ちょっとびっくりだ。すごくプライベートな話なのに、十三人がみんな聞くの?
「しゅようを取れば、もう痛くない?」
ルピタが手を上げた。ニーノは少し黙る。
「今の激痛はなくなるが、違う痛みが生まれる可能性がある。だが、ずっとマシなはずだ。――他に質問はあるか」
「じゅ、準備は何をする?」
「基本的には私が行う。
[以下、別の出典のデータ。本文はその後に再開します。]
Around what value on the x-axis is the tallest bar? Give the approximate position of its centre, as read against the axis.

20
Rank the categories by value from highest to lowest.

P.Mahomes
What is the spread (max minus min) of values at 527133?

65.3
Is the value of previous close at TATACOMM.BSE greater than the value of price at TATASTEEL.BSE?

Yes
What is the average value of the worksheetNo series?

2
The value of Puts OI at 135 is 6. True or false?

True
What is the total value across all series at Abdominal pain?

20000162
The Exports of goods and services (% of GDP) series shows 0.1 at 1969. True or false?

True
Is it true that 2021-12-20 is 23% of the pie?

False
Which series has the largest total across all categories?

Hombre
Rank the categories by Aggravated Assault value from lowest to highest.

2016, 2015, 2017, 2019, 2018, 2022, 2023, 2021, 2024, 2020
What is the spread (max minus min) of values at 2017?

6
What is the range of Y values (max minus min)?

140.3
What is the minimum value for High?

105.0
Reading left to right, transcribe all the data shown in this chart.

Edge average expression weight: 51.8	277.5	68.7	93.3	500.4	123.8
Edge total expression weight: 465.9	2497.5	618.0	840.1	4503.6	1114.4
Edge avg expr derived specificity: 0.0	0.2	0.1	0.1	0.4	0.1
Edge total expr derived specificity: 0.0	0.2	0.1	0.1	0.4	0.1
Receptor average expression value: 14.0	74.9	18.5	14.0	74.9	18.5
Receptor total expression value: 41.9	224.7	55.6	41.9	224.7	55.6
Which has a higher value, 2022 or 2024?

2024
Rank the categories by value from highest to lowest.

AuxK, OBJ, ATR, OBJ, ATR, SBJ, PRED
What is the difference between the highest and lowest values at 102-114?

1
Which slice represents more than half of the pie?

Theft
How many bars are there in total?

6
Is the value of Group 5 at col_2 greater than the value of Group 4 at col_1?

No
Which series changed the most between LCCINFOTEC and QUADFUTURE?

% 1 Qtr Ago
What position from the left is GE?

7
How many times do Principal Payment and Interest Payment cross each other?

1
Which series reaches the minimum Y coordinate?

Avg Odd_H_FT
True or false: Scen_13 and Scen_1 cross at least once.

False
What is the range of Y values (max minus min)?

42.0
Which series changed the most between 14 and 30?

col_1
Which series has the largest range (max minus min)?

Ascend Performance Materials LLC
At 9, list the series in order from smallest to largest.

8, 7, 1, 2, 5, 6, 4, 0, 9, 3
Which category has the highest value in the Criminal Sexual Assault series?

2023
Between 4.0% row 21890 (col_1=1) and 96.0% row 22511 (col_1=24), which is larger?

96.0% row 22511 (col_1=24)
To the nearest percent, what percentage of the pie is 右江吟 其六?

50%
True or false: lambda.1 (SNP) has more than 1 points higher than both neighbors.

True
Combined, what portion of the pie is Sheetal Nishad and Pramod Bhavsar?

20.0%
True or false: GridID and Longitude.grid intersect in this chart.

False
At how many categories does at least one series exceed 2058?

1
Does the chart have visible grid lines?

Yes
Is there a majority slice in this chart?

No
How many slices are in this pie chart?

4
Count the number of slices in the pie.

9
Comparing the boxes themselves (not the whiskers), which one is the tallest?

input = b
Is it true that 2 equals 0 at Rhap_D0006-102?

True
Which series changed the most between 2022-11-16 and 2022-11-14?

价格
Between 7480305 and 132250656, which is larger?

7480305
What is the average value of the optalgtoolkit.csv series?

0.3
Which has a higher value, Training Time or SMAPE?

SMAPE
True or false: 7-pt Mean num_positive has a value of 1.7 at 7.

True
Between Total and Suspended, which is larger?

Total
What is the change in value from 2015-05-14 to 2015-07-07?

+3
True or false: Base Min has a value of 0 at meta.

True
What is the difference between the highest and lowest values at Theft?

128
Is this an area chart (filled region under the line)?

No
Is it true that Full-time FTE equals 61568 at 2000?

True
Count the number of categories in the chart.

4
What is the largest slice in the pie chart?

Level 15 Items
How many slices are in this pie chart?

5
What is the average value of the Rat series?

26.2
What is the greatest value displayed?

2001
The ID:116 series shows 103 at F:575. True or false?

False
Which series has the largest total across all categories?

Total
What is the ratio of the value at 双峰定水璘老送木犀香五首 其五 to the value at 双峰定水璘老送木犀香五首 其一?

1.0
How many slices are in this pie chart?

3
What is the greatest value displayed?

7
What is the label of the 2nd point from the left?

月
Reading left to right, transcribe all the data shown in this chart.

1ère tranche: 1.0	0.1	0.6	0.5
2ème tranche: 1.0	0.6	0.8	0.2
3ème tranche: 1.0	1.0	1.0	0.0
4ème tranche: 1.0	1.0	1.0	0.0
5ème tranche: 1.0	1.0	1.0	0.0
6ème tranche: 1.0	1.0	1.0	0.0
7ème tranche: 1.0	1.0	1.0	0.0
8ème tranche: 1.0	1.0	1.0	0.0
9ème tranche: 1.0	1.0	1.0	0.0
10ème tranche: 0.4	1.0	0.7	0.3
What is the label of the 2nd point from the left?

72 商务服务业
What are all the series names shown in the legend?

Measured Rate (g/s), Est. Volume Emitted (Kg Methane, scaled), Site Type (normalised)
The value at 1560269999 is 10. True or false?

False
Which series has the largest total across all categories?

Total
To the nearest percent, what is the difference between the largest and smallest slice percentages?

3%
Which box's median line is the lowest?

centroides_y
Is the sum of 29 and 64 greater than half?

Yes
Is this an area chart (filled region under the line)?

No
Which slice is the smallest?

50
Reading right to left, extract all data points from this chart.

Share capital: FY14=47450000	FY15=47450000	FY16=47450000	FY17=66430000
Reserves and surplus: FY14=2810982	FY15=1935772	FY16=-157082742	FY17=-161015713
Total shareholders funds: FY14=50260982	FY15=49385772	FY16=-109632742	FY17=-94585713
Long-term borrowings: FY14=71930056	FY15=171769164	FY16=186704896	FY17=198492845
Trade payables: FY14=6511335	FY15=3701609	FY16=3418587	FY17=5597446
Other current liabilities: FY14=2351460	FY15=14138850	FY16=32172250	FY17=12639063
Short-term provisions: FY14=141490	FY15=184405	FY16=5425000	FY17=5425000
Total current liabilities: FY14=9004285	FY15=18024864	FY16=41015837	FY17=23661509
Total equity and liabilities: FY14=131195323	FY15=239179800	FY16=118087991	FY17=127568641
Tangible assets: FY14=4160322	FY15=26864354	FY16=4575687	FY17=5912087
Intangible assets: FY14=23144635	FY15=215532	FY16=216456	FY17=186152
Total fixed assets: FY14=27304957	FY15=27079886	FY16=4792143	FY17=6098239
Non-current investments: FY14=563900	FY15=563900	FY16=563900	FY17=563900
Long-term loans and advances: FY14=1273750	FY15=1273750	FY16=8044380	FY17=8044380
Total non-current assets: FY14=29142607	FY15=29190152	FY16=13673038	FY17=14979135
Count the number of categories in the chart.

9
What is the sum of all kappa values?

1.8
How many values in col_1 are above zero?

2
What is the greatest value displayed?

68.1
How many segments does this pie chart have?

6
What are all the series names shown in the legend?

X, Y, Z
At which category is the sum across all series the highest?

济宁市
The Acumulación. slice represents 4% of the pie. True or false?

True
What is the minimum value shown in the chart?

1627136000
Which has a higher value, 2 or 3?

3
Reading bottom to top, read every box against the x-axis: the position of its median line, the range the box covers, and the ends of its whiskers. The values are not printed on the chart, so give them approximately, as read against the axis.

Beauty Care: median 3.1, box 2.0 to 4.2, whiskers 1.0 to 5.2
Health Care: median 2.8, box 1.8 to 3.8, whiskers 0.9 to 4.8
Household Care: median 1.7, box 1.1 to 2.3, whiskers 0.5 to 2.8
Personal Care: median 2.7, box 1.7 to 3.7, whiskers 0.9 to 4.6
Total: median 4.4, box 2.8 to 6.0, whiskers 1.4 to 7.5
頼みたいのは熱湯の準備。それ以外は逐次依頼する」
「いつ腫瘍を取るんだ?」
「早ければ、今夜にでも」
「――エステル、元気になる?」
たぶん、その場の全員が聞きたかった質問。
「エステルの体力次第だ」
むー。ニーノは不確かなことは口にしない。
しんとしているみんなを見渡してから、ニーノはプラシドに視線を向けた。
「それから、貴様も治療が必要だ。プラシド」
「なに――?」
みんながざわりとする。
「何を言っているんだ。俺はおかしいところなどない」
プラシドはとても慌てて見える。
「いや。皆の前で言わねば貴様は逃げ隠れするだろう」
「ニーノさん、プラシドはどこが病気なんですか?」
かすれのあるこの声は、カンデ。
「右足――」
「いい加減なことを言うな!」
プラシドが立ち上がり、ニーノが冷ややかに見上げる。
「俺はこの通り、問題なく動いている。お前さんが診るのはエステルだけで十分だ」
眉間にしわを刻んだまま、室内のみんなに向き直る。
「忙しい中、集まってもらったな。そういうわけで、ニーノから用を頼まれたときには協力してくれ。エーヴェとも仲良くだ」
話は終わったとばかりに、両腕を振る。
「プラシド、貴様は――」
「聞かんぞ!」
言い募ろうとしたニーノをさえぎって、プラシドは出て行ってしまった。